Still, given how much has happened since then, it’s useful to have a slickly assembled package of data points and anecdotes, to serve as a record of just what we’ve been through… and, perhaps, why it all went so miserably. After carefully establishing what was happening around the world in early 2020—versus what was happening in the U.S., where various health agency memos referred to the potential virus response as not a matter of “time-sensitive urgency”—Totally Under Control in its second hour shifts into a document of one outrage after another, detailing how a White House staff filled with short-sighted opportunists and small-government activists was incapable of making the kind of big moves and public appeals required to slow COVID’s spread.

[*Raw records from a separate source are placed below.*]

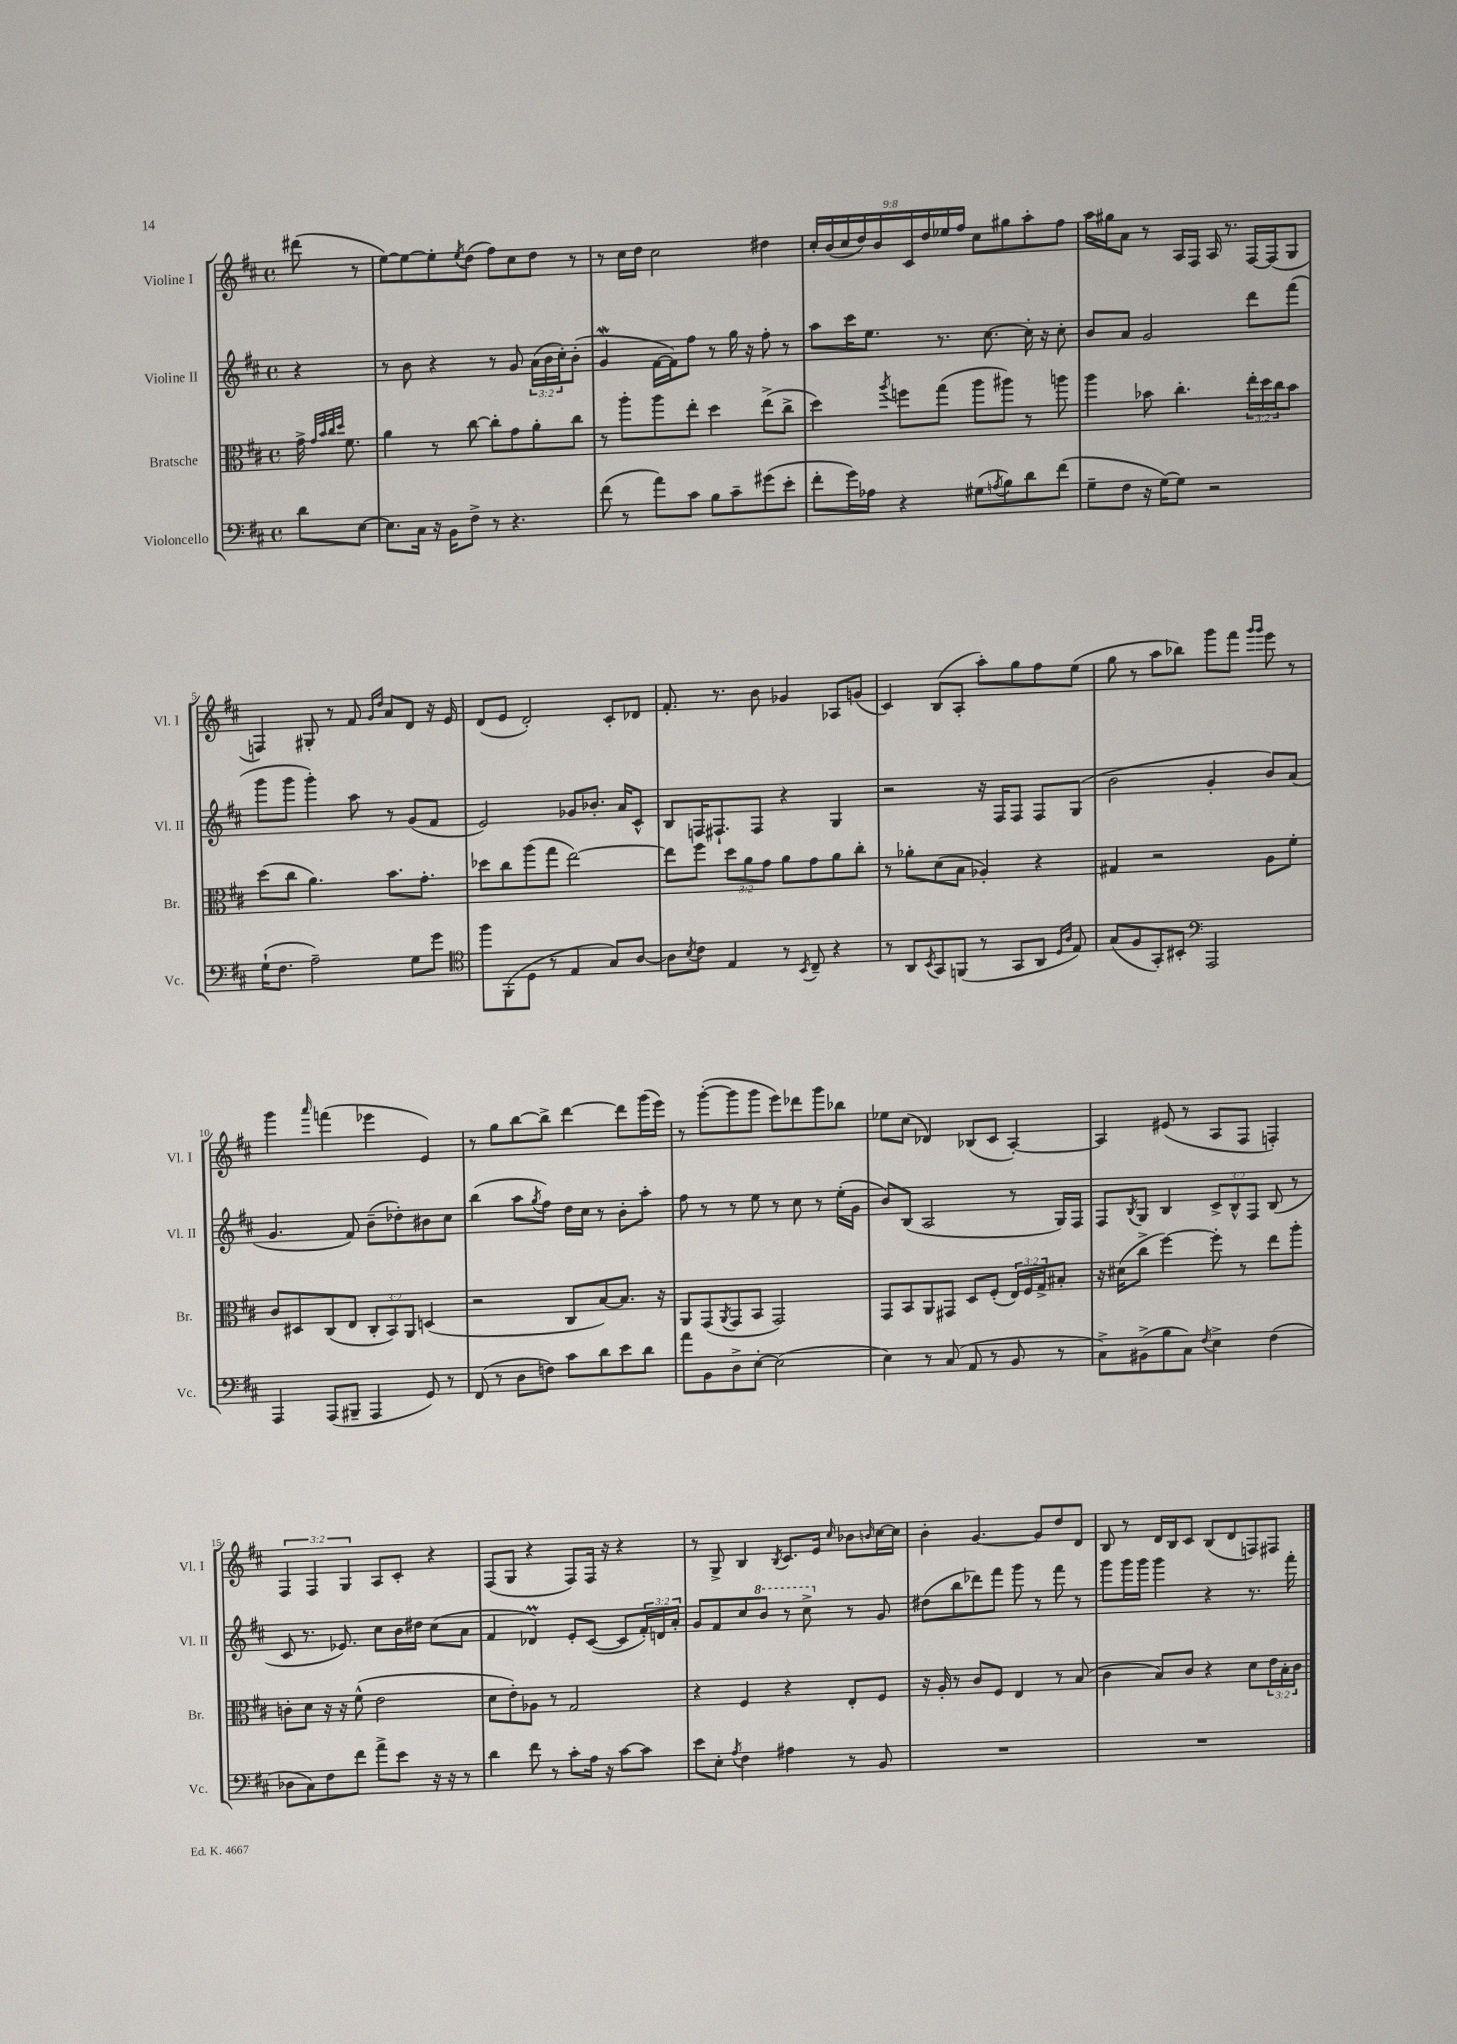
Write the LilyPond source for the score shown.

<<
\new StaffGroup <<
\new Staff = "s0" \with { instrumentName = "Violine I" shortInstrumentName = "Vl. I" } {
    \clef treble \key d \major \defaultTimeSignature \time 4/4 \override Staff.TupletNumber.text = #tuplet-number::calc-fraction-text \partial 4
    dis'''8( r8 |
    e''8~) e''8~ e''8-. \acciaccatura { e''8 } d''8( fis''8) cis''8 d''8 r8 |
    r8 cis''16 d''16 cis''2 dis''4 |
    \tuplet 9/8 { cis''16-. b'16( cis''16 d''16) b'16 cis'16 d''16 ees''16 fis''16 } cis''8 gis''8 a''8-. fis''8 |
    a''16 gis''16 a'8 r8 a16 fis16 a16 r8. fis16~ fis16( g8 |
    f4) gis8-. r8 fis'8 \grace { g'16 d''16 } a'8 d'8 r16 e'16 |
    d'8( e'8 d'2-.) cis'8-. des'8 |
    fis'8.-. r8. b'8 ges'4 aes8 g'8( |
    cis'4) b8( a8-. a''8-.) g''8 fis''8 e''8( |
    g''8 r8 a''8 bes''8) g'''8 fis'''8 \grace { g'''16 g'''16 } e'''8 r8 |
    g'''4 \grace { a'''16 } f'''4( ees'''4 e'4) |
    r8 g''8 b''8~ b''8-> d'''4~ d'''8 g'''16( e'''16) |
    r8 g'''8~-.( g'''8 g'''8 e'''8) des'''8 g'''8 bes''8 |
    ees''8 cis''8( des'4) bes8( cis'8 a4~-.) |
    a4 eis'8( r8 a8 fis8 f4-.) |
    \tuplet 3/2 { fis4 fis4 g4 } a8 cis'8-. r4 |
    fis8( g8 r4 fis8) fis16 r16 r4 |
    r8 g8-> b4 \acciaccatura { b8 } cis'8. e'16 \grace { cis''16 } bes'8 \grace { b'16 } cis''16~ cis''16 |
    b'4-. g'4.~ g'8 d''8 d'8 |
    b8 r8 d'16 b16 cis'8 b8( d'8 f8) fis8 \bar "|." |
}
\new Staff = "s1" \with { instrumentName = "Violine II" shortInstrumentName = "Vl. II" } {
    \clef treble \key d \major \defaultTimeSignature \time 4/4 \override Staff.TupletNumber.text = #tuplet-number::calc-fraction-text \partial 4
    r4 |
    r8 b'8 r4 r8 g'8 \tuplet 3/2 { a'16( b'16 cis''16-.) } b'8-.( |
    g'4\mordent fis'16~ fis'16) fis''8 r8 g''16 r16 fis''8-. r8 |
    a''8 cis'''16 e''8. r8. cis''8.~ cis''16-. r16 cis''8-. |
    b'8 a'8 g'2 d'''8 fis'''8( |
    g'''8 g'''8 g'''4-.) a''8 r8 g'8( fis'8 |
    e'2) ges'8 bes'8.-. a'16 cis'8-^ |
    b8 f16 fis8.-! fis8 r4 g4 |
    r2 r16 fis16 fis8 fis8 g8( |
    b'2 g'4-. b'8) a'8( |
    g'4. fis'8) b'8--( des''8-.) bis'8 cis''8 |
    b''4( a''8 \acciaccatura { g''8 } fis''8) d''16 cis''16 r8 b'8-. a''8-. |
    fis''8 r8 r8 e''8 r8 cis''8 r8 e''16-.( g'16 |
    b'8) b8( a2 r8 g16) fis16 |
    fis8 \acciaccatura { b8 } g8 b4 \tuplet 3/2 { cis'8-> b8-^ fis8 } b8( r8 |
    cis'8 r8. ees'8.) cis''8 b'16 dis''16 cis''8( a'8 |
    fis'4 des'4\prall) e'8-. cis'8~( cis'8 \tuplet 3/2 { fis'16-.) d'16 a'16-. } |
    g'8 fis'8 cis''8 \ottava #1 b''8 r8 cis'''8-> \ottava #0 r8 g'8 |
    dis''8( b''8 des'''8) fis'''8 g'''8 r8 fis'''8 r8 |
    g'''8 g'''16 g'''16 g'''4 r4 r8. fis'''16-. \bar "|." |
}
\new Staff = "s2" \with { instrumentName = "Bratsche" shortInstrumentName = "Br." } {
    \clef alto \key d \major \defaultTimeSignature \time 4/4 \override Staff.TupletNumber.text = #tuplet-number::calc-fraction-text \partial 4
    g'16-> \grace { g'32 b'32 cis''32 d''32 } fis'8. |
    a'4 r8 cis''8~ cis''8-. g'8 a'8-. cis''8 |
    r8 a''8-. a''8 e''8-. d''4 e''8->( cis''8-> |
    d''4) \acciaccatura { a''8 } f''8 g''8( a''8 ais''8) r8 a''8 |
    a''4 bes'8 cis''4.-. \tuplet 3/2 { e''16-. d''16 cis''16 } bes'8 |
    d''8( cis''8 a'4.) b'8. g'8.-. |
    des''8 cis''8 a''8( g''8 e''2~) |
    e''8 fis''8 \tuplet 3/2 { d''8 a'8 g'8 } a'8 g'8 a'8 cis''8-. |
    r8 aes'8-. d'8( b8 aes4-.) r4 |
    gis4 r2 a8 fis'8-. |
    cis'8 dis8 cis8( e8 \tuplet 3/2 { cis8-. b,8) a,8 } d4( |
    r2 cis8 b8~) b8. r16 |
    a,8 g,8( \acciaccatura { a,8 } g,8 b,8 g,2) |
    g,8 b,8 a,8 gis,8 d8 fis8-.( \tuplet 3/2 { e16) fis16 g16-> } bis8-. |
    r16 dis'16( cis''8-> fis''4~) fis''8-. r8 e''8 a''8-. |
    c'8-. d'8 r16 r16 fis'8-^( e'2 |
    d'8 e'8-.) aes8 r8 g2 |
    r4 fis4 r4 e8-. fis8 |
    r16 a16-. r8 cis'8 fis8 e4 r8 b8( |
    cis'4 b8) cis'8 r4 d'8 \tuplet 3/2 { e'16 b16-. cis'16 } \bar "|." |
}
\new Staff = "s3" \with { instrumentName = "Violoncello" shortInstrumentName = "Vc." } {
    \clef bass \key d \major \defaultTimeSignature \time 4/4 \partial 4
    d'8 e8~ |
    e8. cis16 r16 b,16 fis8-> r8 r4. |
    fis'8( r8 a'8) cis'8 b8 cis'8-- gis'8( e'8-. |
    fis'8-. g'16) aes16 r4 gis8( \acciaccatura { a8 } b8) d'8 fis'8( |
    g8-- fis8 r16 g16~) g8 r2 |
    g16-!( fis8. a2--) g8 g'8 |
    \clef tenor fis''8 fis,8-.( d8 r8 e4 g8) a8~ |
    a8 \acciaccatura { b8 } cis'8 e4 r8 \acciaccatura { b,8 } cis8-- r4 |
    r8 a,8 \acciaccatura { b,8 } g,8 f,8( r8 g,8 a,8 \grace { d16 a16 } e8) |
    g8( fis8 g,8-.) bis,8-. \clef bass a,,2 |
    a,,4 a,,8( bis,,8-- a,,4 g,8) r8 |
    fis,8( r8 d8 f8) cis'8 d'8 e'8 d'8 |
    a'8 b,8 d8-> e8~-. e2( |
    e4) r8 cis8( a,8 r8 b,8 r8 |
    cis8->) bis,8->( b8 cis8) \acciaccatura { fis8 } e4-> fis4( |
    des8 cis8) fis8 fis'8 a'8-> e'8 r16 r16 r8 |
    d'4 fis'8 r8 cis'8-. a16 r16 cis'8~ cis'8 |
    e'8 e8-. \acciaccatura { a8 } fis4 ais4 r8 b,8 |
    R1 |
    R1 \bar "|." |
}
>>
>>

Anyone who’s kept up with the news this year will undoubtedly already know many of the stories and scenarios laid out in Totally Under Control. But Gibney, Hillinger, and Harutyunyan do an impressive job—on a tight deadline, no less—of making the case for why the mismanagement of this pandemic matters. By lining up an impressive roster of doctors, scientists, and pre-Trump-era public servants to describe their first-hand experiences, this documentary ends up pitting the people who work for the betterment of humanity against the people who look out for themselves. Gibney then asks viewers to pick a side.